本文において、穴吹工務店が毎年手がけているマンションの戸数は何戸と述べられていますか。

読解本文
━━━━━━━━━━━━━━━━━━━━━━━━━━━━━━

株式会社穴吹工務店 代表取締役社長 穴吹 英隆 氏

財部:
穴吹さんは引かない、と。

穴吹:
まあ、物品サービスをすることがある程度ですかね(笑)。「ご予算に合わなければ、別の物件も紹介させてもらいます」ということですね。まあ、それは間取りなどのさまざまな条件、それから場所にもよりますけれども。

財部:
いずれ撤退する業者と値引き戦争してもメリットはありませんよね。

穴吹:
当社は、「嘘をつかない」ことを原則にしてやっていますから、営業マンにしてみれば苦しいところです。しかし、頭から値段を引いている業者もたくさんありますね。

財部:
材料費の高騰の中での値引き競争は厳しいですね。

穴吹:
土地を買っているし、いま建物の材料費も2割上がっています。マンション建設にかかるコストは非常に大きいですからね。たとえば当社では毎年5000戸を手がけていますが、だいたい1戸あたり鉄を12トンぐらい使うので、今年、(鋼材のトン当たり価格が)5、6万円上がるとすれば、それだけでも30億円以上の利益が飛んでいく計算になります。

財部:
はい、はい。

━━━━━━━━━━━━━━━━━━━━━━━━━━━━━━

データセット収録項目
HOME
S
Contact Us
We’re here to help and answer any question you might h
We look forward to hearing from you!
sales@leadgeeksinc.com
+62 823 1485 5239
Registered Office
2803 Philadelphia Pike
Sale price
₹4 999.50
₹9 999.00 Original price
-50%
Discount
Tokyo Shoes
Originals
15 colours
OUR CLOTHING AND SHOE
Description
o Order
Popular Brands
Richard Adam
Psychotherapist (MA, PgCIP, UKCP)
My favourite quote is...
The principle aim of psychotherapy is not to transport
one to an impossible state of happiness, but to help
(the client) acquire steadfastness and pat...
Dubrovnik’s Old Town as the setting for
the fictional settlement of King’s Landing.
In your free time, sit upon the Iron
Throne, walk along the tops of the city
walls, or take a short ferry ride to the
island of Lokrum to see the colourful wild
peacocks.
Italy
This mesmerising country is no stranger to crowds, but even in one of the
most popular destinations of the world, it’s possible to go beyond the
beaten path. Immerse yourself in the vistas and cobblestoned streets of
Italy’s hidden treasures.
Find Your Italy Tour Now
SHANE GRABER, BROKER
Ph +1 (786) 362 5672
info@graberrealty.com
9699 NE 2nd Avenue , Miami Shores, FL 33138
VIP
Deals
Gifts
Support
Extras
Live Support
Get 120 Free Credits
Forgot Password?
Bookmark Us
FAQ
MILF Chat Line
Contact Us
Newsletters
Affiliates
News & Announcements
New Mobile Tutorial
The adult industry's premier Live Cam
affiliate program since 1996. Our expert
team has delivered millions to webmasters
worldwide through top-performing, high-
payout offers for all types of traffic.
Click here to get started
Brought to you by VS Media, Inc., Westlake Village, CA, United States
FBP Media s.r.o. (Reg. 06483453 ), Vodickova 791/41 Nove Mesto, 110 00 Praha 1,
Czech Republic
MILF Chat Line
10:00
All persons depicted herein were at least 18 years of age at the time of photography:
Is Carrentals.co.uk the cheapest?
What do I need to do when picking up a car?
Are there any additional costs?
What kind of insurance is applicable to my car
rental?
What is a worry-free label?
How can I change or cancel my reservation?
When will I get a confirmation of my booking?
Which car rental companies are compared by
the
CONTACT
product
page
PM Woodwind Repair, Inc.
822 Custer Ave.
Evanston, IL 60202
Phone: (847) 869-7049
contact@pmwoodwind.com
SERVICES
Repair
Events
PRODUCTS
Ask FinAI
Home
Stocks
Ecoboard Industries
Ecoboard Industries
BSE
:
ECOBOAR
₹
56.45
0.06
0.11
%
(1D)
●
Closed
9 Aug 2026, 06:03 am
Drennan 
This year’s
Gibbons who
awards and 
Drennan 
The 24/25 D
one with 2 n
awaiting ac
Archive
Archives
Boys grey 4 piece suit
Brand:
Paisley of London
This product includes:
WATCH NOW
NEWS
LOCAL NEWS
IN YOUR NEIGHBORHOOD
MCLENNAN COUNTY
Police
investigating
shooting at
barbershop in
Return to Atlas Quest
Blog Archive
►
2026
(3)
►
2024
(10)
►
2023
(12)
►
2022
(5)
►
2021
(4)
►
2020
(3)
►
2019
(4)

━━━━━━━━━━━━━━━━━━━━━━━━━━━━━━

課題解答
毎年5000戸です。